LAHORE: Gold has climbed to levels few imagined possible, quietly reshaping behavior across Pakistan’s jewelry markets. On Wednesday, spot gold surged to a record $4,641.40 an ounce, driven by worsening geopolitical tensions, economic uncertainty, and expectations that the US Federal Reserve will cut interest rates. Gold, which does not offer interest income, historically performs best when rates are low and uncertainty is high, making it a natural refuge for nervous investors.


That logic is now playing out in Pakistan as well. 


In the local market, gold recently touched Rs 481,000 per tola (11.66 g) before easing slightly on Thursday as global prices pulled back.


International prices fell by $37 an ounce to $4,601, ending a three-day rally. Locally, 24-carat gold dropped by Rs 3,700 per tola to Rs 482,462, and by Rs 3,172 per 10 grams to Rs 413,633.


Even after the correction, prices remain near historic highs, and that, jewellers say, has fundamentally altered who buys gold, how they buy it, and why.


The role of gold

For decades, gold in Pakistan has served two roles: cultural and financial. It is both a wedding essential and a store of value. But today, those two functions are diverging.

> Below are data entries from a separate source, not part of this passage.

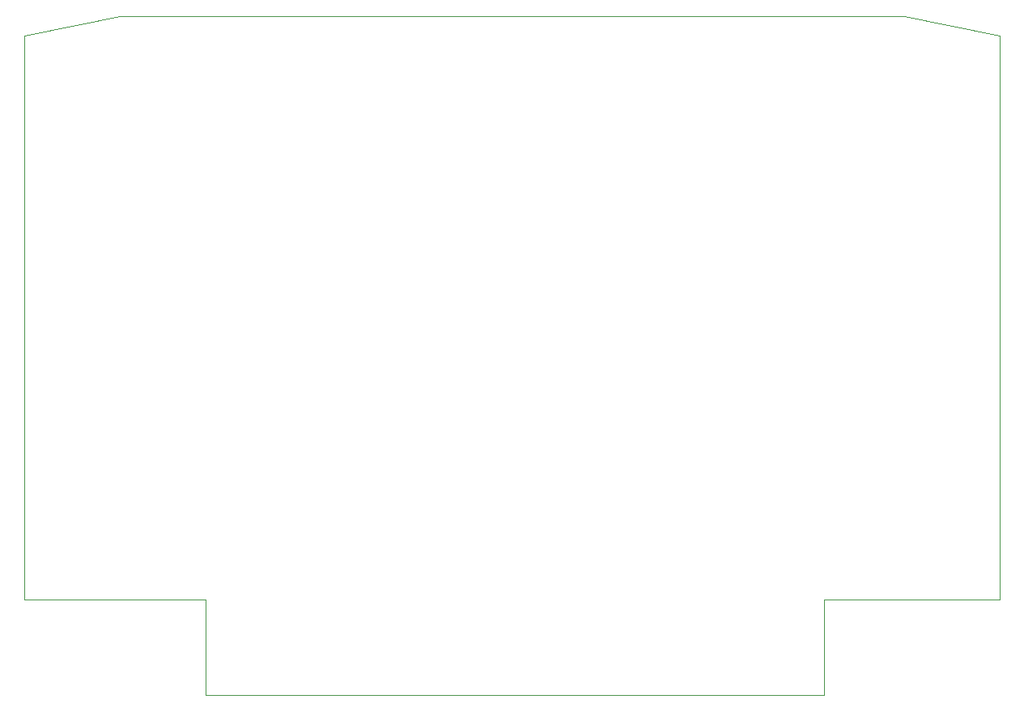
<source format=gbr>
%TF.GenerationSoftware,KiCad,Pcbnew,(6.0.2)*%
%TF.CreationDate,2022-10-23T13:50:21-05:00*%
%TF.ProjectId,REF1451,52454631-3435-4312-9e6b-696361645f70,rev?*%
%TF.SameCoordinates,Original*%
%TF.FileFunction,Profile,NP*%
%FSLAX46Y46*%
G04 Gerber Fmt 4.6, Leading zero omitted, Abs format (unit mm)*
G04 Created by KiCad (PCBNEW (6.0.2)) date 2022-10-23 13:50:21*
%MOMM*%
%LPD*%
G01*
G04 APERTURE LIST*
%TA.AperFunction,Profile*%
%ADD10C,0.002000*%
%TD*%
G04 APERTURE END LIST*
D10*
X105593000Y-59474700D02*
X187593000Y-59474700D01*
X179228000Y-130474700D02*
X114541000Y-130474700D01*
X187593000Y-59474700D02*
X197593200Y-61475000D01*
X197593200Y-61475000D02*
X197593200Y-120474000D01*
X114541000Y-120474000D02*
X95593000Y-120474000D01*
X114541000Y-130474700D02*
X114541000Y-120474000D01*
X95593000Y-120474000D02*
X95593000Y-61475000D01*
X179228000Y-120474000D02*
X197593200Y-120474000D01*
X179228000Y-130474700D02*
X179228000Y-120474000D01*
X105593000Y-59474700D02*
X95593000Y-61475000D01*
M02*

</source>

Faizan Hanif, Director of Hanif Jewellers, told Pakistan TV Digital that gold demand has increased significantly because it acts as a safe haven. 

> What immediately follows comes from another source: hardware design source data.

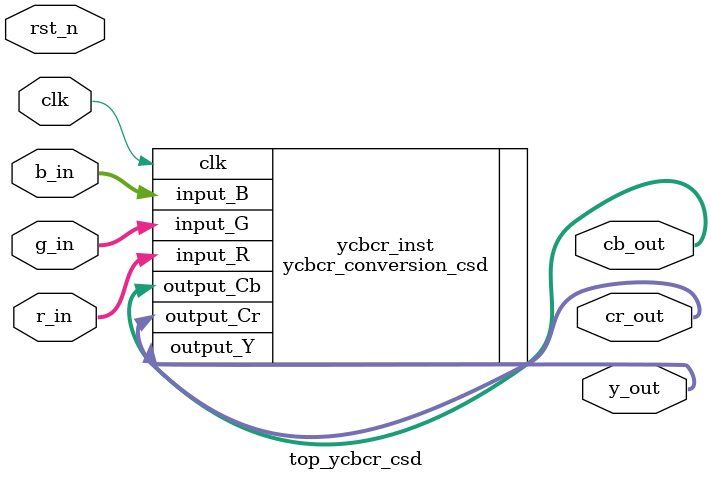
<source format=v>
module top_ycbcr_csd #(
    parameter SCALE = 16,
    parameter FIXED_POINT_LENGTH = 32,
    parameter INPUT_WIDTH = 8
)(
    input wire clk,
    input wire rst_n,
    input wire [INPUT_WIDTH-1:0] r_in,
    input wire [INPUT_WIDTH-1:0] g_in,
    input wire [INPUT_WIDTH-1:0] b_in,
    output wire [FIXED_POINT_LENGTH-1:0] y_out,
    output wire [FIXED_POINT_LENGTH-1:0] cb_out,
    output wire [FIXED_POINT_LENGTH-1:0] cr_out
);

    // Instantiate the YCbCr conversion module using CSD multipliers
    ycbcr_conversion_csd #(
        .SCALE(SCALE),
        .FIXED_POINT_LENGTH(FIXED_POINT_LENGTH),
        .INPUT_WIDTH(INPUT_WIDTH)
    ) ycbcr_inst (
        .clk(clk),
        .input_R(r_in),
        .input_G(g_in),
        .input_B(b_in),
        .output_Y(y_out),
        .output_Cb(cb_out),
        .output_Cr(cr_out)
    );

endmodule 
</source>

"People are buying more gold rather than selling, using it as a hedge against inflation shocks and as a superior asset for better returns compared to other options in the country."

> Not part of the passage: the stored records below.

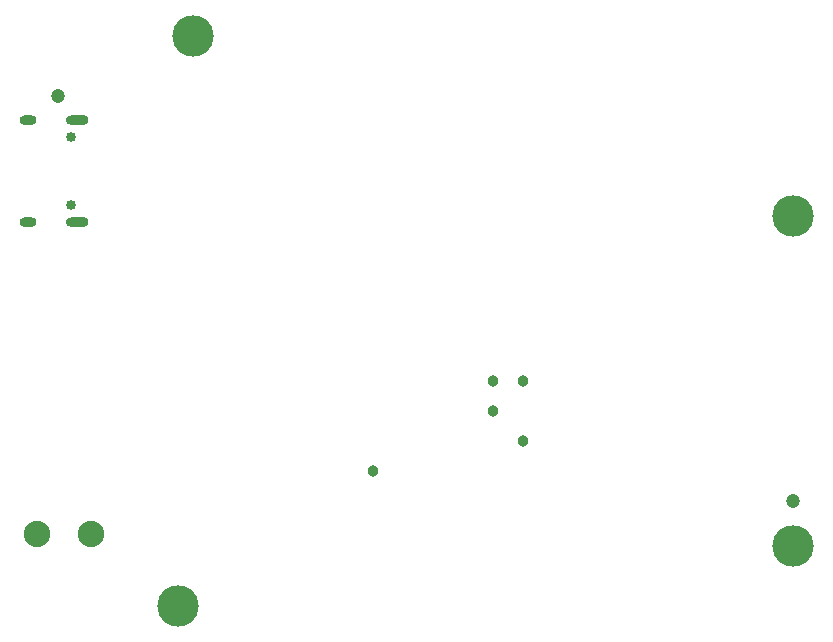
<source format=gbs>
G75*
%MOIN*%
%OFA0B0*%
%FSLAX25Y25*%
%IPPOS*%
%LPD*%
%AMOC8*
5,1,8,0,0,1.08239X$1,22.5*
%
%ADD10C,0.13800*%
%ADD11C,0.08800*%
%ADD12C,0.04737*%
%ADD13C,0.03359*%
%ADD14C,0.00600*%
%ADD15C,0.03800*%
D10*
X0134396Y0103522D03*
X0339396Y0123522D03*
X0339396Y0233522D03*
X0139396Y0293522D03*
D11*
X0105396Y0127522D03*
X0087396Y0127522D03*
D12*
X0094396Y0273522D03*
X0339396Y0138522D03*
D13*
X0098707Y0237144D03*
X0098707Y0259900D03*
D14*
X0098629Y0264349D02*
X0102959Y0264349D01*
X0103242Y0264383D01*
X0103508Y0264484D01*
X0103743Y0264646D01*
X0103931Y0264859D01*
X0104064Y0265111D01*
X0104132Y0265388D01*
X0104132Y0265673D01*
X0104064Y0265949D01*
X0103931Y0266201D01*
X0103743Y0266414D01*
X0103508Y0266576D01*
X0103242Y0266677D01*
X0102959Y0266711D01*
X0098629Y0266711D01*
X0098346Y0266677D01*
X0098080Y0266576D01*
X0097845Y0266414D01*
X0097657Y0266201D01*
X0097524Y0265949D01*
X0097456Y0265673D01*
X0097456Y0265388D01*
X0097524Y0265111D01*
X0097657Y0264859D01*
X0097845Y0264646D01*
X0098080Y0264484D01*
X0098346Y0264383D01*
X0098629Y0264349D01*
X0097801Y0264697D02*
X0103787Y0264697D01*
X0104109Y0265295D02*
X0097479Y0265295D01*
X0097511Y0265894D02*
X0104077Y0265894D01*
X0103630Y0266492D02*
X0097958Y0266492D01*
X0086750Y0265673D02*
X0086750Y0265388D01*
X0086682Y0265111D01*
X0086549Y0264859D01*
X0086361Y0264646D01*
X0086126Y0264484D01*
X0085860Y0264383D01*
X0085577Y0264349D01*
X0083136Y0264349D01*
X0082854Y0264383D01*
X0082588Y0264484D01*
X0082353Y0264646D01*
X0082164Y0264859D01*
X0082032Y0265111D01*
X0081964Y0265388D01*
X0081964Y0265673D01*
X0082032Y0265949D01*
X0082164Y0266201D01*
X0082353Y0266414D01*
X0082588Y0266576D01*
X0082854Y0266677D01*
X0083136Y0266711D01*
X0085577Y0266711D01*
X0085860Y0266677D01*
X0086126Y0266576D01*
X0086361Y0266414D01*
X0086549Y0266201D01*
X0086682Y0265949D01*
X0086750Y0265673D01*
X0086695Y0265894D02*
X0082018Y0265894D01*
X0081987Y0265295D02*
X0086727Y0265295D01*
X0086405Y0264697D02*
X0082309Y0264697D01*
X0082466Y0266492D02*
X0086248Y0266492D01*
X0085577Y0232696D02*
X0085860Y0232661D01*
X0086126Y0232560D01*
X0086361Y0232398D01*
X0086549Y0232185D01*
X0086682Y0231933D01*
X0086750Y0231657D01*
X0086750Y0231372D01*
X0086682Y0231096D01*
X0086549Y0230843D01*
X0086361Y0230630D01*
X0086126Y0230469D01*
X0085860Y0230368D01*
X0085577Y0230333D01*
X0083136Y0230333D01*
X0082854Y0230368D01*
X0082588Y0230469D01*
X0082353Y0230630D01*
X0082164Y0230843D01*
X0082032Y0231096D01*
X0081964Y0231372D01*
X0081964Y0231657D01*
X0082032Y0231933D01*
X0082164Y0232185D01*
X0082353Y0232398D01*
X0082588Y0232560D01*
X0082854Y0232661D01*
X0083136Y0232696D01*
X0085577Y0232696D01*
X0086380Y0232377D02*
X0082334Y0232377D01*
X0081994Y0231778D02*
X0086720Y0231778D01*
X0086703Y0231180D02*
X0082011Y0231180D01*
X0082424Y0230581D02*
X0086290Y0230581D01*
X0097456Y0231372D02*
X0097456Y0231657D01*
X0097524Y0231933D01*
X0097657Y0232185D01*
X0097845Y0232398D01*
X0098080Y0232560D01*
X0098346Y0232661D01*
X0098629Y0232696D01*
X0102959Y0232696D01*
X0103242Y0232661D01*
X0103508Y0232560D01*
X0103743Y0232398D01*
X0103931Y0232185D01*
X0104064Y0231933D01*
X0104132Y0231657D01*
X0104132Y0231372D01*
X0104064Y0231096D01*
X0103931Y0230843D01*
X0103743Y0230630D01*
X0103508Y0230469D01*
X0103242Y0230368D01*
X0102959Y0230333D01*
X0098629Y0230333D01*
X0098346Y0230368D01*
X0098080Y0230469D01*
X0097845Y0230630D01*
X0097657Y0230843D01*
X0097524Y0231096D01*
X0097456Y0231372D01*
X0097503Y0231180D02*
X0104084Y0231180D01*
X0104102Y0231778D02*
X0097486Y0231778D01*
X0097826Y0232377D02*
X0103762Y0232377D01*
X0103672Y0230581D02*
X0097916Y0230581D01*
D15*
X0199396Y0148522D03*
X0239396Y0168522D03*
X0249396Y0158522D03*
X0249396Y0178522D03*
X0239396Y0178522D03*
M02*

</source>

Dahim Sheikh, co-owner of Sonica Jewellers, explains that demand has not disappeared but has shrunk. 


“Gold has surged by about Rs 100,000 in a year, but it has not stopped wedding customers. If there were 10 customers before, there are still 10 now. What has changed is weight. Those who used to buy 10 tolas now buy eight. Volume is the same, but weight is lower.”


In other words, people are still coming, but they are buying less gold per visit. Cultural obligations like weddings still require jewelry, but rising prices force families to compromise on quantity.


Sheikh says bullion demand has jumped. 


“People who already had bullion are now converting it into jewelry, and new buyers are entering bullion trading. Gold is now seen more as an asset than an ornament.”


Buy gold or artificial jewelry?

But for many households, even reduced purchases are becoming unaffordable. Amir Iqbal, owner of New Iqbal Jewellers at Lahore’s Liberty Market, describes a very different trend unfolding at the retail level.


“Customers now mostly bring in old jewelry passed down by grandmothers to get it repaired, polished, or slightly redesigned. Earlier, people used to save and buy two, three, or five tolas. Now, many cannot even afford one.” He noted that people are now buying artificial jewelry or resorting to silver to make jewelry.


Instead of buying new sets, families are recycling old ones, refreshing inherited jewelry rather than adding new weight. The effect, Iqbal says, is visible across the trade. 


“Jewellers who used to make three-tola sets now make one-tola sets. The impact is definitely there. Traditional demand is slowing.”


What is emerging, then, is a divided gold market. On one side is investment demand, rising with every bout of geopolitical tension, currency uncertainty, or interest rate speculation. For this group, gold is not fashion or tradition; it is insurance.


On the other side is consumption demand, increasingly constrained by affordability. Weddings still happen, traditions still hold, but households are adapting by buying less, reusing more, and delaying purchases where possible. The result is a paradox: record prices alongside shrinking accessibility. Gold is shining, but not for everyone.